Cet infarctus de l’économie mondialisée n’épargne ni les personnes ni les secteurs. L’une de ses causes qui est la division internationale du travail a été vite pointée du doigt. Se passer de productions aujourd’hui stratégiques peut mener à des crises sanitaires comme celle que nous vivons. Certes  Il y a de fortes chances que parmi les conséquences de la crise, on assiste à une relocalisation de certaines activités qui se ferait aux  dépens de pays comme le nôtre, car dans le cadre des délocalisations que nous avons soutenues la partie conception recherche et développement n’a pas été transférée.

A l’instar de ce qui s’est passé dans les crises précédentes des plans de soutien de la demande viendront violer les sacro saints équilibres budgétaires. On pourra parier que les économies développées chacune selon son sort tireront leur épingle du jeu.

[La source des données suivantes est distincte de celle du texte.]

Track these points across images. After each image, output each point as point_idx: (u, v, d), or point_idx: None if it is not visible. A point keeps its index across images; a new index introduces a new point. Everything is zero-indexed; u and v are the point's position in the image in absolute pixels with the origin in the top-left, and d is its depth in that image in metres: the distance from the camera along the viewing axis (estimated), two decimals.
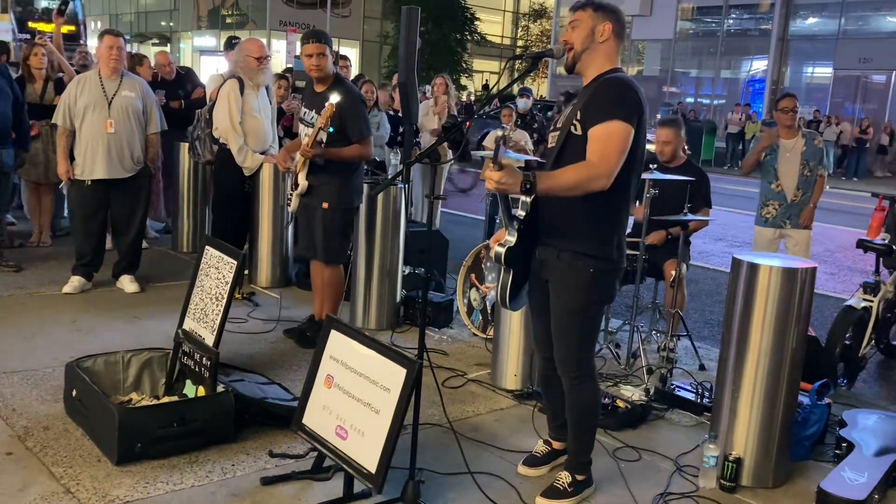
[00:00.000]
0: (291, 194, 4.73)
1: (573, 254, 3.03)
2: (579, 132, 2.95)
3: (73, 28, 24.47)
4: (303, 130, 4.73)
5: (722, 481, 3.42)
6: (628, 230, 4.19)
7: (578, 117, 2.97)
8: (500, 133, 2.76)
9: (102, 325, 4.98)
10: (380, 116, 7.94)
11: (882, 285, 5.13)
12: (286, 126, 7.34)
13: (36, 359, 4.35)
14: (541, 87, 34.21)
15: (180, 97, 7.55)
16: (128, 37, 6.44)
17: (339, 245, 4.81)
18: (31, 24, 22.64)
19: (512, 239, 2.96)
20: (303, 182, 4.63)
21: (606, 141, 2.85)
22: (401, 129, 7.94)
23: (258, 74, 5.54)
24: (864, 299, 5.06)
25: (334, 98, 4.39)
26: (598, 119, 2.88)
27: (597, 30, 2.99)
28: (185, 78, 7.85)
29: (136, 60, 7.24)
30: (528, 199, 2.91)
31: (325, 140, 4.52)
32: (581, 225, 3.00)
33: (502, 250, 2.96)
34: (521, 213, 2.96)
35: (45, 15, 26.22)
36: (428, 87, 9.63)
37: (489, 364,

Qu’adviendra-t-il de notre pays et de notre principal partenaire qu’est l’Europe. Dans ce monde multipolaire en devenir, la solidarité de L’Europe  vis-à-vis de l’Afrique en général et du Maroc en particulier devra  dépasser les nouveaux paradigmes nationalistes  de l’après crise. Car si déjà avant la crise actuelle l’Europe gérait difficilement les milliers de migrants disposés à tout braver pour fuir leur pays, qu’en sera-t-il lorsqu’ils seront des millions à forcer le passage pour fuir le délabrement de leur économie 

L’intérêt de l’Europe n’est pas que dans le volet migratoire, car même si l’on accepte l’hypothèse, somme toute, probable que cette crise donnerait un grand coup de pied dans la fourmilière de la mondialisation, il n’est pas dit que les pays riches accepteront de se départir de le « rente néocoloniale » leur octroyant un pouvoir d’achat grâce à l’acquisition de produits fabriqués au moindre cout... Afin de maintenir sa place dans le concert des nations et préserver le niveau de vie de ses citoyens, l’Europe sans doute opterait pour une indépendance technologique qui l’amènerait certainement à gagner en autonomie vis-à-vis des pôles de puissance que sont la Chine et les USA. Elle pourrait se replier sur son flanc sud maintenant ainsi la proximité de ses chaines de valeurs autant que la dépendance de ces pays vis-à-vis d’elle. 

Ainsi définie, la crise si elle est une catastrophe pour les uns, pourrait devenir une opportunité pour les autres. 

Le Maroc saura-t-il profiter de sa géographie et de son histoire encore une fois ? saura-t-il devenir le socle d’une stratégie méditerranéenne de l’Europe et attirer les relocalisations européennes en leur offrant la proximité, la codépendance et les avantages comparatifs pour affronter la compétition d’un monde multipolaire. 

Je voudrais en effet  m’attacher à cette position modérée pour éviter que seules les positions extrémistes prennent le dessus.